Problems to solve =>
a - According to the book review, which letter by Kant does the third chapter especially discuss?
b - Reproduce the book review word for word, starting at "This book is, without" and ending at "is deeply impressive.".

Provided passage =>
-- START --
This is a monumental study of the transcendental deduction—that argument of legendary obscurity lying at the heart of Immanuel Kant’s Critique of Pure Reason. Allison begins from the methodological precept that “Kant’s argument can best be understood in light of the internal development of his thought” (1), and his book thus provides a systematic historical account of the deduction and its emergence from earlier texts. It begins with two chapters on the major pre-critical writings (particularly focusing on Dreams of a Spirit-Seer and the Inaugural Dissertation), which trace the emergence of Kant’s “methodological” concerns with the limits and possibilities of metaphysical theorizing. However, this concern with “meta-metaphysics” (as Allison puts it) is quite vaguely specified, so these chapters do not uncover the foundations of the deduction in any especially illuminating way, and provide little evidence to support Allison’s methodological claim. The book improves with the third chapter, which is an interesting discussion of the writings of the so-called “Silent Decade” (1770–81), especially Kant’s well-known letter to Markus Herz (February 21, 1772), and a number of the most crucial Reflexionen from this period (especially those making up the Duisburg Nachlass). This chapter also contains an appendix examining the influence of Johann Tetens on Kant’s thought. The pre-history of Kant’s argument thus dealt with, there follow three chapters on the deduction in the first edition of the Critique (the A-deduction) giving a systematic (almost line-by-line) commentary on the text. There is then a chapter focusing on the version of the deduction given in the Prolegomena, and finally two chapters commenting on the text of the second-edition version of the deduction (the B-deduction).

This book is, without a doubt, the most thorough and historically-informed commentary on the transcendental deduction available in the literature. There is simply no other work that provides such a close, detailed textual analysis of all versions of the deduction. Allison’s magisterial command of the Kantian texts is deeply impressive.

Despite these strengths, however, the book is ultimately a disappointing one. To begin with, although this provides a far more detailed textual analysis, in its main lines of interpretation this book does not differ that much from the position that Allison gave many years ago in Kant’s Transcendental Idealism (Yale University Press, 1983). Of course there are more nuanced treatments of various issues, some details have changed, and the lengthy discussion of the A-deduction goes beyond that book—but, nonetheless, it is striking how little has shifted since 1983.
-- END --
Dataset rows =>
-- START --
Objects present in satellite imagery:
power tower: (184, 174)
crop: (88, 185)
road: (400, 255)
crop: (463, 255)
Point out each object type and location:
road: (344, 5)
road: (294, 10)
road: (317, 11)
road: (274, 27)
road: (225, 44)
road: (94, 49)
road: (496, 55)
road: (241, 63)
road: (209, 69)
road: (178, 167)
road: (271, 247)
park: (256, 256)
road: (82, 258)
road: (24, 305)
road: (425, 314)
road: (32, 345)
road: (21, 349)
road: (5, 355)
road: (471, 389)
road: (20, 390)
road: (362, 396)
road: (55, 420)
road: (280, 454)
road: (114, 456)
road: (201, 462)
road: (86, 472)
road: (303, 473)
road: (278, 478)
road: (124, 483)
-- END --
Complete answers =>
a - Kant's letter to Markus Herz of February 21, 1772.

b -
This book is, without a doubt, the most thorough and historically-informed commentary on the transcendental deduction available in the literature. There is simply no other work that provides such a close, detailed textual analysis of all versions of the deduction. Allison’s magisterial command of the Kantian texts is deeply impressive.